Orion suddenly clutched his chest and bent double with pain. Hector jumped up to grab him before he fell down—but not before everyone saw. Orion had two fresh wounds on his chest and stomach from his fight with Automedon. They were an angry red, but healing fast and in a few days they would disappear completely and leave him unmarked. But what caught everyone’s attention wasn’t the new wounds, it was the long scars that marred his otherwise perfect physique.

One cut across his chest, and another was on his left thigh. As he slumped against Hector, his strength spent, they all saw the worst one on his back. Helen stared at the ghastly bone-white seam that ran parallel to his spine. It looked like someone had tried to hack him in two from the top down. She felt Lucas take her hand and she clung to it, squeezing back.

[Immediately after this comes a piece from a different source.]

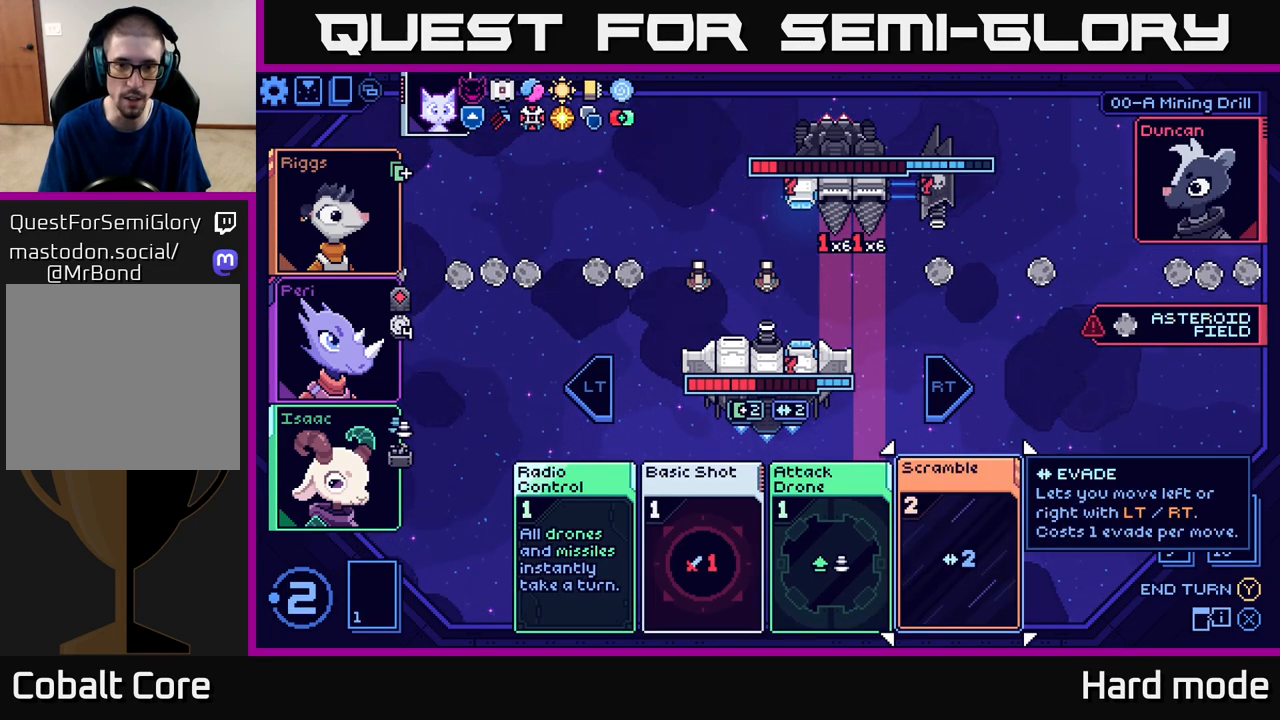
{"buttons": [], "left_stick": "center", "events": [[33, "left_stick", "left"], [200, "left_stick", "center"]]}
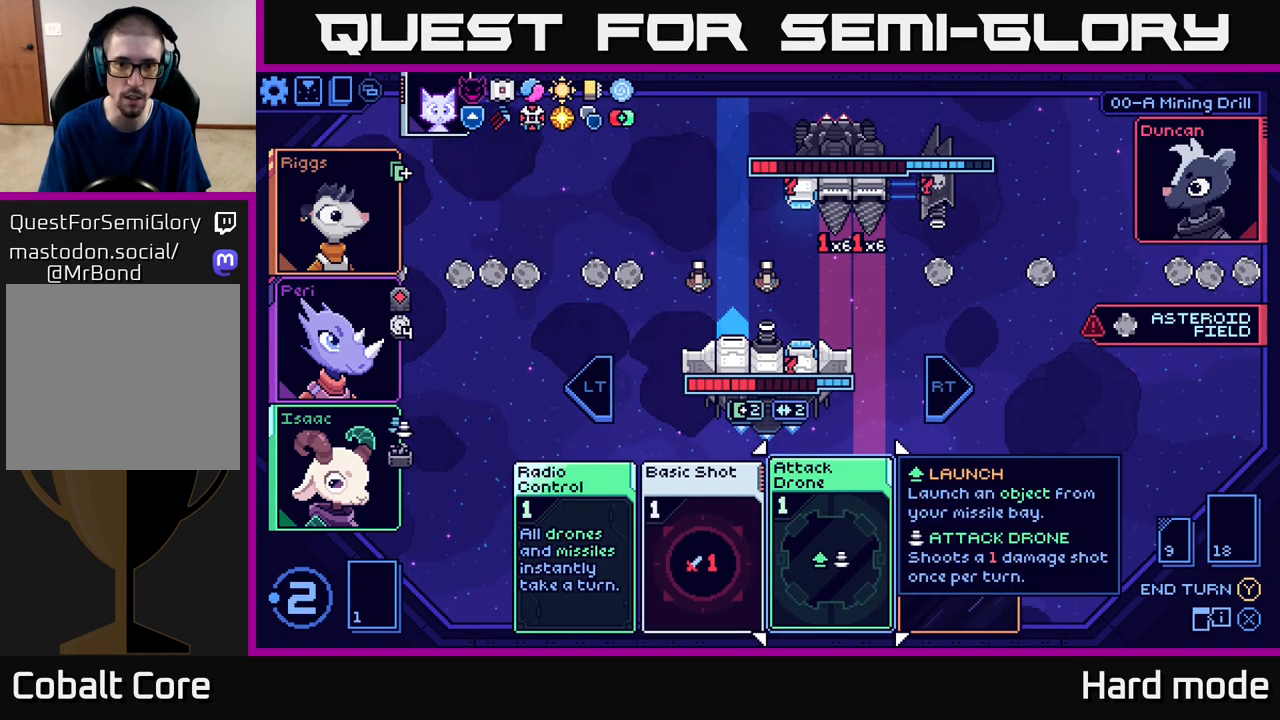
{"buttons": [], "left_stick": "center", "events": []}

“Everyone out!” Hector barked when he noticed the shocked silence and the stares. Tilting his shoulders, he tried to hide Orion with his body. “You too, little pest,” he said softly to Cassandra, still crouched on the floor.

“No,” she protested. The thick, black braid that snaked down her back was coming undone in wild ruffles, and her face was a stubborn mask of alabaster skin, wild eyes, and bright red lips. “I’m staying here. He might need me.”

Hector nodded, giving Cassandra his reluctant assent, and folded Orion’s fainting body back into bed. “Get out,” he said over his shoulder to the rest of them, quietly this time. Everyone turned at once.

Passing through the doorway, Helen and Lucas leaned toward each other, both of them feeling their injuries again and needing support now that the adrenaline rush had passed. But instead of letting the two of them help each other, Pallas caught Lucas, and Daphne propped up Helen, pulling them apart.

“Did you know about those?” Lucas asked before they were led away in opposite directions.

“No. I’ve never seen him without his clothes on,” she answered, too shocked to be anything but blunt. She had seen Morpheus
as
Orion half-naked, she reminded herself, but not Orion himself. Lucas nodded, his face shadowed with concern.

“Back to bed, Helen,” her mother said sternly, and urged her to turn.

Helen let her mother lay her down next to Ariadne’s slack form. As she shut her eyes and tried to fall back asleep, she heard Noel and Castor speaking to each other in the next room. For a moment, Helen tried to block it out and give them some privacy, but the urgency of their voices wouldn’t allow even a mortal with normal hearing to ignore them.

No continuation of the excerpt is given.